- _TASK GOAL_
Lay out every line from the start of the records through the line containing "сварочного оборудования" as a numbered list, including that line and leaving out blank lines.

- _RECORDS TO USE_
++++++++++

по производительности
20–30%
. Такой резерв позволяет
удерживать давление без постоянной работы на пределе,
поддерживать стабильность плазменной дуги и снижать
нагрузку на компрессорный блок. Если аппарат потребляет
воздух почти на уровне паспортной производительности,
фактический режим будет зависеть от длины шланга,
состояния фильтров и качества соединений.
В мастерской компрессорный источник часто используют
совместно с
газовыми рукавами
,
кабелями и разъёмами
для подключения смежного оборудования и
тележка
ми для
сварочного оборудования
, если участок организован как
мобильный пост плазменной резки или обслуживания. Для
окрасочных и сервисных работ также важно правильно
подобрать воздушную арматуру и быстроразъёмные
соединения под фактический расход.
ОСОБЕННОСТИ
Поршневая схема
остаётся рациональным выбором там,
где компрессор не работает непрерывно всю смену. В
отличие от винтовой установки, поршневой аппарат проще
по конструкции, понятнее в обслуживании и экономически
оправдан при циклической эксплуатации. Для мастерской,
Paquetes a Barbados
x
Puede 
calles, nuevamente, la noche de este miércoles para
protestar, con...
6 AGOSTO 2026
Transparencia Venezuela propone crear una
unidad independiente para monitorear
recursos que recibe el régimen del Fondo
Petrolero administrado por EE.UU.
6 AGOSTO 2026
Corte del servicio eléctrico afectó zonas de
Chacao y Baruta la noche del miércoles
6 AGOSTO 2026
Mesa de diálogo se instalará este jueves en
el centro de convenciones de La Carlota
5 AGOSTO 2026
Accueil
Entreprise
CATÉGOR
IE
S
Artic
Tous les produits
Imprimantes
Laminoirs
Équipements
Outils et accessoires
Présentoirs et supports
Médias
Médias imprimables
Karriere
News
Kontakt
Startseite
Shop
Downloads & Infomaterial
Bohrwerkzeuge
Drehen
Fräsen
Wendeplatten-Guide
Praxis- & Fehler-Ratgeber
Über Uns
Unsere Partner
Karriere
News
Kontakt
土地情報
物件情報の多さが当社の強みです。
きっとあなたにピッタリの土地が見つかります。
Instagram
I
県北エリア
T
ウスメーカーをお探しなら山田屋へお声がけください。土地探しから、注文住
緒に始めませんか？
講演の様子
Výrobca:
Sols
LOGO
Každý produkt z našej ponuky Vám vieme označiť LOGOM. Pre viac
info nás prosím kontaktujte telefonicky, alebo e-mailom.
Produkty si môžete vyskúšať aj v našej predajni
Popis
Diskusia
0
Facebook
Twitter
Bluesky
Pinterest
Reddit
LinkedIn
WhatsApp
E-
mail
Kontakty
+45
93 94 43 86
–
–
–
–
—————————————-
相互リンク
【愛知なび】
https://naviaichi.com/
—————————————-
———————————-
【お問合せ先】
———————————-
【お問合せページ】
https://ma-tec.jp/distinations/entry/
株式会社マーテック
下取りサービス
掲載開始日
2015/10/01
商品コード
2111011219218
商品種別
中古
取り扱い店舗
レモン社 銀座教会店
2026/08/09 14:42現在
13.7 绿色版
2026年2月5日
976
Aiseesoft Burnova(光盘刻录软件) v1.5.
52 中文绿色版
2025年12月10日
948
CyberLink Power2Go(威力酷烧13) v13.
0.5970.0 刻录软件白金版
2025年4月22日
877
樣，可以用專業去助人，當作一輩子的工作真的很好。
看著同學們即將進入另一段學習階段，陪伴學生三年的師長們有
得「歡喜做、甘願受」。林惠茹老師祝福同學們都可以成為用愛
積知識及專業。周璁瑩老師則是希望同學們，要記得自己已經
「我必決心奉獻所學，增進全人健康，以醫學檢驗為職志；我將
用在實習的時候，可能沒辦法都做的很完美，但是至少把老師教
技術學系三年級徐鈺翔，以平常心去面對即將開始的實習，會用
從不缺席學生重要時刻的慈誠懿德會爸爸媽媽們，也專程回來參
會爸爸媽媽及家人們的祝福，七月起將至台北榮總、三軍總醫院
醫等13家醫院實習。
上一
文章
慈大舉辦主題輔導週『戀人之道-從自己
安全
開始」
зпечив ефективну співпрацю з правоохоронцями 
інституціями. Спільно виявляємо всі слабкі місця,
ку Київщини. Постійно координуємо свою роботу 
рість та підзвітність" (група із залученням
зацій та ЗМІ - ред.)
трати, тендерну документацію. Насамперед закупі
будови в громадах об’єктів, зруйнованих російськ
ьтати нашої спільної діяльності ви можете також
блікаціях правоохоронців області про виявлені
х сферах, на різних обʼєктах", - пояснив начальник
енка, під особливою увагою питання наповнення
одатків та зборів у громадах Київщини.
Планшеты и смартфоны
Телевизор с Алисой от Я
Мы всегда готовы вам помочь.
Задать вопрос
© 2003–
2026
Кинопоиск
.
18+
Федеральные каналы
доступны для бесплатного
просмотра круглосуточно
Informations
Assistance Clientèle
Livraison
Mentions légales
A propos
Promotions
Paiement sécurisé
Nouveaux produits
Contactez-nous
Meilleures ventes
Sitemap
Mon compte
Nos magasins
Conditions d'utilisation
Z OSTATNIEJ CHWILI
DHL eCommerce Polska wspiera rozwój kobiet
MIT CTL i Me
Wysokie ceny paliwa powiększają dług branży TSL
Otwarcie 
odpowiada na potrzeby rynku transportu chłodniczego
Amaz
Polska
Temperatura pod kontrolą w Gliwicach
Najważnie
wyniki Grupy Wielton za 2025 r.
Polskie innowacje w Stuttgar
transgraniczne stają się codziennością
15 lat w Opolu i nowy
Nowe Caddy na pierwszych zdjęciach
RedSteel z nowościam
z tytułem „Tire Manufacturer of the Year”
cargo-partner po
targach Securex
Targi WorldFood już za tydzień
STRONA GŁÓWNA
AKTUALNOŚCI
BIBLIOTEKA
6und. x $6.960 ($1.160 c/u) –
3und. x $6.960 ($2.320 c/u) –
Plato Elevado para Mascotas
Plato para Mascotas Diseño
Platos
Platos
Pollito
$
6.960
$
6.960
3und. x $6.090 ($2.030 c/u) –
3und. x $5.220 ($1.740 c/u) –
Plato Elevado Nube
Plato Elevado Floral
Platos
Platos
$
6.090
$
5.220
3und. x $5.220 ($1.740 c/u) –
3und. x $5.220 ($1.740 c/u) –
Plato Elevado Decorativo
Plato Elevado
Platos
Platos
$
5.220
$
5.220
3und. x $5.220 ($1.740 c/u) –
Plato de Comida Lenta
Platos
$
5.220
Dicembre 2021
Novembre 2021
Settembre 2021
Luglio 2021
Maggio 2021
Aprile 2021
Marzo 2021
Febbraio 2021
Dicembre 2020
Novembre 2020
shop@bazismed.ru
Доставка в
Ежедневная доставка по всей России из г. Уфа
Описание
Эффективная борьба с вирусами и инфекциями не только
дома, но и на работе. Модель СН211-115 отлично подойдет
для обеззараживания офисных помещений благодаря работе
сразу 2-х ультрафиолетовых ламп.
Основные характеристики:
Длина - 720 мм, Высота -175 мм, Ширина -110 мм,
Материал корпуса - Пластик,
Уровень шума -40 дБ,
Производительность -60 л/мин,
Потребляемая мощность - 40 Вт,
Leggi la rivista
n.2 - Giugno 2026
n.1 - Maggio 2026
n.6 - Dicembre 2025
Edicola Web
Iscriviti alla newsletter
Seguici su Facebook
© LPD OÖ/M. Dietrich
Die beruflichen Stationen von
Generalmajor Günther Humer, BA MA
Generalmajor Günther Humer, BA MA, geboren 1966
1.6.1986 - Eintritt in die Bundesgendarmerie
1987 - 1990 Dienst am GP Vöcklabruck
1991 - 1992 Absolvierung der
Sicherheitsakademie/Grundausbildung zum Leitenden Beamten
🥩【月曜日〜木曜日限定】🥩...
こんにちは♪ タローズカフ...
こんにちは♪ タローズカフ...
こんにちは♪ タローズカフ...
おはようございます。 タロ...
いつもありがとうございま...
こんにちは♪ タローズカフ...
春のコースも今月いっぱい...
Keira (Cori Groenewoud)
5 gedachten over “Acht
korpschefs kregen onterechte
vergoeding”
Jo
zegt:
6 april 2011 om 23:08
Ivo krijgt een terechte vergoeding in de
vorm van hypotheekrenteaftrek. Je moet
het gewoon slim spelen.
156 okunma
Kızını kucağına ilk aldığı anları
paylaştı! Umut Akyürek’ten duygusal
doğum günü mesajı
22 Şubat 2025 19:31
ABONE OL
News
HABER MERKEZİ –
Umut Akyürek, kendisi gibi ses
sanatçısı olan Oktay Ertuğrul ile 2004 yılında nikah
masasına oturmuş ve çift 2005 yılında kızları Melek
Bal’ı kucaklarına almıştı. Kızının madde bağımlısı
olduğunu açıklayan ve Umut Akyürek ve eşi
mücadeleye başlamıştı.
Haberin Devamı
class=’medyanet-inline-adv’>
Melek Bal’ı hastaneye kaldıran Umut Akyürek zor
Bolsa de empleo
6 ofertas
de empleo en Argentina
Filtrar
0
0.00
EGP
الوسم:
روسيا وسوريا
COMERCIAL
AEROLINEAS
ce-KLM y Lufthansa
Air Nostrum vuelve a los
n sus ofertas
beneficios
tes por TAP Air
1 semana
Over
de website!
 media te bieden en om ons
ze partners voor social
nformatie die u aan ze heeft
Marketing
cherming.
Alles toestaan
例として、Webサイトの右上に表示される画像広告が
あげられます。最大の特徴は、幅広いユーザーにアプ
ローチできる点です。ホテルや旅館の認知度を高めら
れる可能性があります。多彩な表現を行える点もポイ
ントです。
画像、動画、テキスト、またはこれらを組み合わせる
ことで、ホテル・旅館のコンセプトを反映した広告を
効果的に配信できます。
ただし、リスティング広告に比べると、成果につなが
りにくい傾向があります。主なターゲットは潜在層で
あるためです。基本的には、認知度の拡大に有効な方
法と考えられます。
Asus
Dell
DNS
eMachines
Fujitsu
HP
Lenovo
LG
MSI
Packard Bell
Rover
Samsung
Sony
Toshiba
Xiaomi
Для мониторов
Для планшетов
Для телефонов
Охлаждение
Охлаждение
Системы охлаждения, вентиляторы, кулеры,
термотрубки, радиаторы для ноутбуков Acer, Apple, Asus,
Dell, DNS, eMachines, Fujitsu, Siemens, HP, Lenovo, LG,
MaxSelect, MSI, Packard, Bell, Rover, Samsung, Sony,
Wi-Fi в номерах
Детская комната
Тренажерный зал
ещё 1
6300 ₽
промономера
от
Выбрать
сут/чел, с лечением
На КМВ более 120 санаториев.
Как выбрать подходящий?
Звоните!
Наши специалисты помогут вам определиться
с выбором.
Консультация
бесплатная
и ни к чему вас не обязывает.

++++++++++

- _TASK ANSWER_
1. по производительности
2. 20–30%
3. . Такой резерв позволяет
4. удерживать давление без постоянной работы на пределе,
5. поддерживать стабильность плазменной дуги и снижать
6. нагрузку на компрессорный блок. Если аппарат потребляет
7. воздух почти на уровне паспортной производительности,
8. фактический режим будет зависеть от длины шланга,
9. состояния фильтров и качества соединений.
10. В мастерской компрессорный источник часто используют
11. совместно с
12. газовыми рукавами
13. ,
14. кабелями и разъёмами
15. для подключения смежного оборудования и
16. тележка
17. ми для
18. сварочного оборудования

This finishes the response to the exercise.